▸ Exercise instructions: Pull each line with the string "блюда" from the entries.

----------

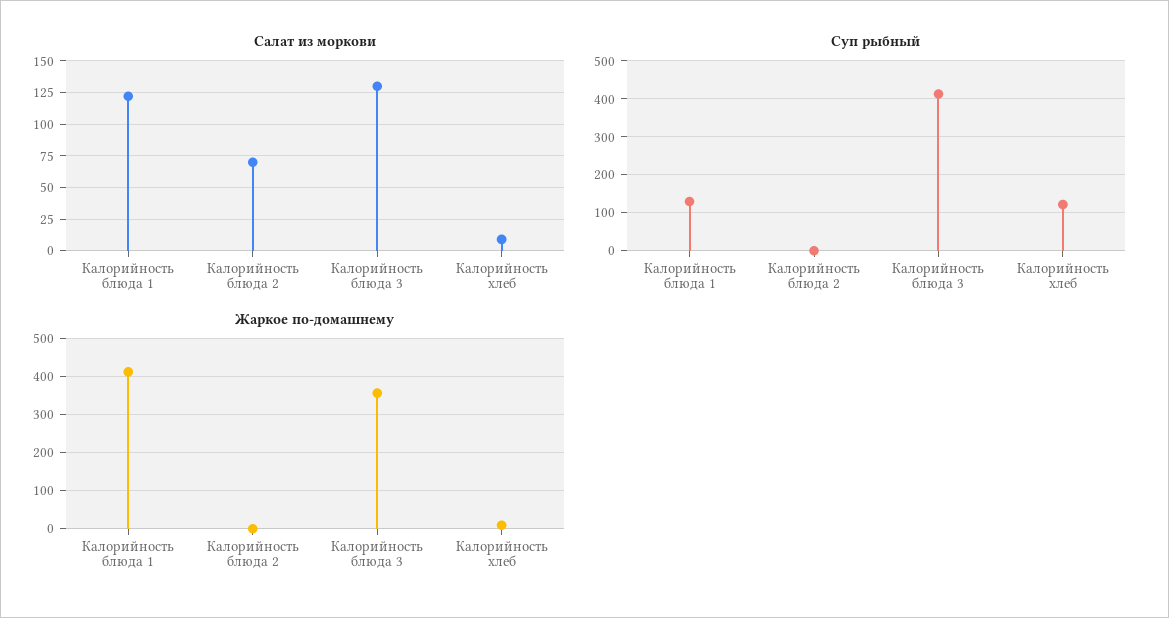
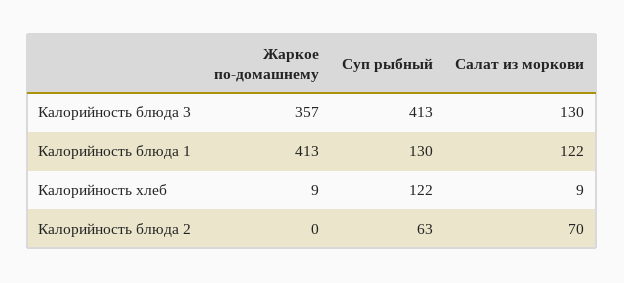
  {
    "Салат из моркови": {
      "Калорийность блюда 1": 122,
      "Калорийность блюда 2": 70,
      "Калорийность блюда 3": 130,
      "Калорийность хлеб": 9
    },
    "Суп рыбный": {
      "Калорийность блюда 1": 130,
-     "Калорийность блюда 2": 0,
+     "Калорийность блюда 2": 63,
      "Калорийность блюда 3": 413,
      "Калорийность хлеб": 122
    },
    "Жаркое по-домашнему": {
      "Калорийность блюда 1": 413,
      "Калорийность блюда 2": 0,
      "Калорийность блюда 3": 357,
      "Калорийность хлеб": 9
    }
  }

----------

▸ Solution to this problem:
      "Калорийность блюда 1": 122,
      "Калорийность блюда 2": 70,
      "Калорийность блюда 3": 130,
      "Калорийность блюда 1": 130,
-     "Калорийность блюда 2": 0,
+     "Калорийность блюда 2": 63,
      "Калорийность блюда 3": 413,
      "Калорийность блюда 1": 413,
      "Калорийность блюда 2": 0,
      "Калорийность блюда 3": 357,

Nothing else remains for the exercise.